Услышав, что ребята были у Серова, он спросил:
– Велел вам убираться из усадьбы?
– Нет, почему? – удивился Миша. – Мы у него были совсем по другому делу… Я бы вам рассказал, да вот, – он показал на Игоря и Севу, – надо ребят отвести…
– Я вас провожу, – сказал Борис Сергеевич.
По дороге Миша рассказал Борису Сергеевичу о происшествиях последних дней. Генка живописно прокомментировал его рассказ. Борис Сергеевич пожал плечами:
– Здесь два детских дома. Оба наполовину свободны. Почему же Серов не поместил ребят туда? Непонятно.
– Он решил, что Игорю и Севе будет у него лучше, – сказал Генка, – все же домашняя обстановка.
– Серов мог бы так и сказать, – ответил Борис Сергеевич, – но он сослался на то, что детдома загружены, а это неверно.
– Мы не могли отказаться, – сказал Миша, – ребят-то надо куда-то поместить.
– Да, конечно, – согласился Борис Сергеевич.
– А как же иначе? – подхватил Генка. – У Серова их и накормят, и напоят, и в постельку уложат… «Накормила, напоила и поесть дала ему»… Везет этим дурачкам, честное слово! Из лагеря убежали, всех растревожили, в дурацкую историю влипли и вышли сухими из воды. Им бы не у Серова на пуховиках прохлаждаться, а посидеть бы эти два дня в милиции…
– Откуда ты знаешь, что у Серова пуховики? – возразил Игорь.
– Знаю. По лицу видно, что на пуховиках спит.
– Какой проницательный! – засмеялся Борис Сергеевич.
Серов жил на окраине, и им пришлось пересечь весь город.
– Ну и город! – разглагольствовал Генка. – Даже трамвая нету. И смотрите, как интересно – все улицы называются: Стрелецкая, Сторожевая, Пушкарская, Солдатская, Ямская… Старинный город. Наверно, здесь раньше крепость была.
– Город старинный, – подтвердил Борис Сергеевич, – он существовал еще до возникновения Москвы.
– Вы по поводу трудкоммуны приехали? – спросил Миша.
– Да, – нахмурился Борис Сергеевич.
Но как обстоит дело с трудкоммуной, рассказывать не стал.
Зато он подробно расспросил об убийстве Кузьмина. В ответ на уверения Миши, что Рыбалин к этому непричастен, Борис Сергеевич сказал:
– Мне трудно судить. Я не знаю обстоятельств дела. Но виноват тот, кто заинтересован в убийстве Кузьмина.
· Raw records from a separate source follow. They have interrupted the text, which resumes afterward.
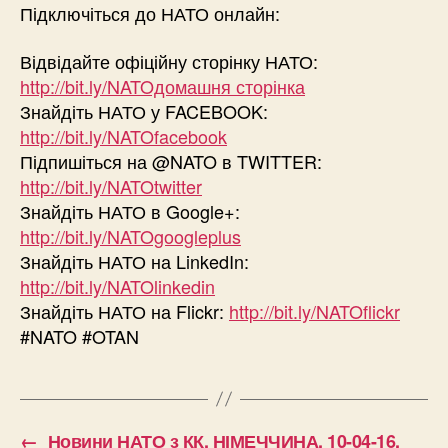
Підключіться до НАТО онлайн:
Відвідайте офіційну сторінку НАТО:
http://bit.ly/NATOдомашня сторінка
Знайдіть НАТО у FACEBOOK:
http://bit.ly/NATOfacebook
Підпишіться на @NATO в TWITTER:
http://bit.ly/NATOtwitter
Знайдіть НАТО в Google+:
http://bit.ly/NATOgoogleplus
Знайдіть НАТО на LinkedIn:
http://bit.ly/NATOlinkedin
Знайдіть НАТО на Flickr:
http://bit.ly/NATOflickr
#NATO #OTAN
←
Новини НАТО з КК. НІМЕЧЧИНА. 10-04-16.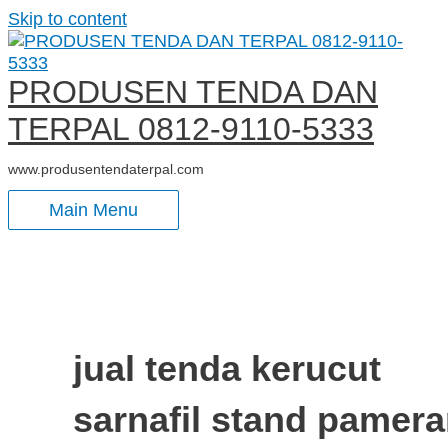
Skip to content
PRODUSEN TENDA DAN
TERPAL 0812-9110-5333
www.produsentendaterpal.com
Main Menu
jual tenda kerucut
sarnafil stand pamer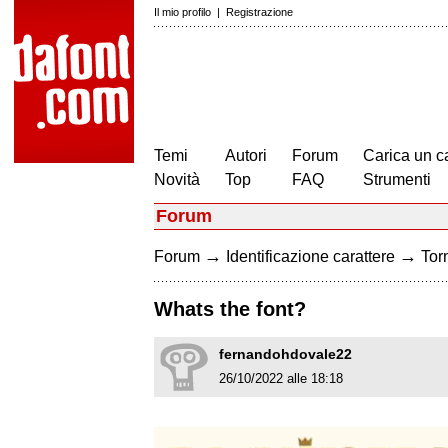
Il mio profilo
|
Registrazione
Temi
Autori
Forum
Carica un c
Novità
Top
FAQ
Strumenti
Forum
→
→
Forum
Identificazione carattere
Torn
Whats the font?
fernandohdovale22
26/10/2022 alle 18:18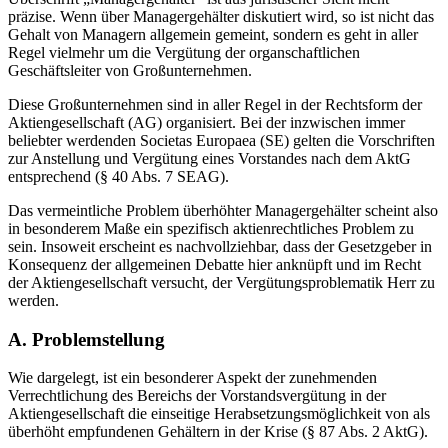
Die häufig im Rahmen der öffentlichen Diskussion verwendete
Überschrift „
Managergehälter
“ ist aus juristischer Sicht nicht
präzise. Wenn über Managergehälter diskutiert wird, so ist nicht das
Gehalt von Managern allgemein gemeint, sondern es geht in aller
Regel vielmehr um die Vergütung der organschaftlichen
Geschäftsleiter von Großunternehmen.
Diese Großunternehmen sind in aller Regel in der Rechtsform der
Aktiengesellschaft (AG) organisiert. Bei der inzwischen immer
beliebter werdenden
Societas Europaea
(SE) gelten die Vorschriften
zur Anstellung und Vergütung eines Vorstandes nach dem AktG
entsprechend (§ 40 Abs. 7 SEAG).
Das vermeintliche Problem überhöhter Managergehälter scheint also
in besonderem Maße ein spezifisch aktienrechtliches Problem zu
sein. Insoweit erscheint es nachvollziehbar, dass der Gesetzgeber in
Konsequenz der allgemeinen Debatte hier anknüpft und im Recht
der Aktiengesellschaft versucht, der Vergütungsproblematik Herr zu
werden.
A.
Problemstellung
Wie dargelegt, ist ein besonderer Aspekt der zunehmenden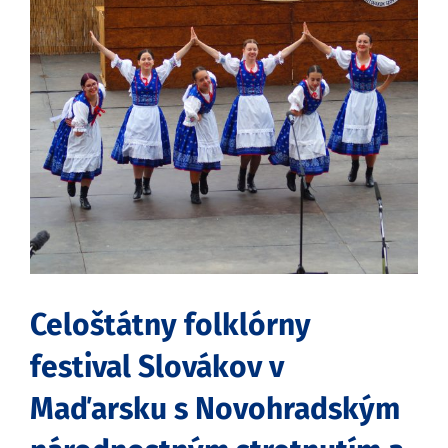
obrázok
Celoštátny folklórny
festival Slovákov v
Maďarsku s Novohradským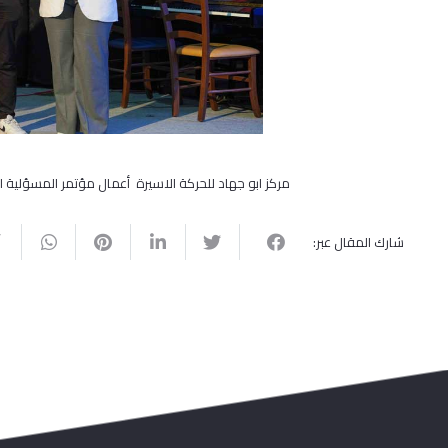
مركز ابو جهاد للحركة الاسيرة أعمال مؤتمر المسؤلية ا
شارك المقال عبر:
Наконец они дошли до квартиры Серова.
Это был одноэтажный домик с небольшим крылечком и тремя окнами, завешенными белыми занавесками. За длинным забором, выкрашенным, как и дом, в ярко-красную краску и утыканным сверху длинными, острыми гвоздями, виднелись верхушки яблонь и груш. Возле двери висела на проволоке ручка звонка.
– Устраивайте свои дела, я подожду вас, – сказал Борис Сергеевич и медленно пошел вдоль улицы.
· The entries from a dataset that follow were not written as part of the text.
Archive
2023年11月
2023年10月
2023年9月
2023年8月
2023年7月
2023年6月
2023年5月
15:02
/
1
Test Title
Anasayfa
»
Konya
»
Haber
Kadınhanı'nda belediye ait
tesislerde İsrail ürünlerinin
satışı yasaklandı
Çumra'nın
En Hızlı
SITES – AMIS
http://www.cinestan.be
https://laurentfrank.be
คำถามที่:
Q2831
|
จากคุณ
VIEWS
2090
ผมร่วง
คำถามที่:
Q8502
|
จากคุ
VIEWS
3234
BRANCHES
Мальчики поднялись на крыльцо. Миша потянул ручку звонка. За дверью послышался металлический грохот, потом шаги.
– Кто там? – спросил женский голос.
– Мы от товарища Серова, – ответил Миша.
Загремели запоры. Дверь открылась. На пороге стояла высокая красивая женщина в ярком халате, на котором были нарисованы зеленые и желтые цветы.
– Нас прислал товарищ Серов… – начал Миша.
– Я знаю, – проговорила женщина, и ее тонкие губы брезгливо искривились. – Кто остается?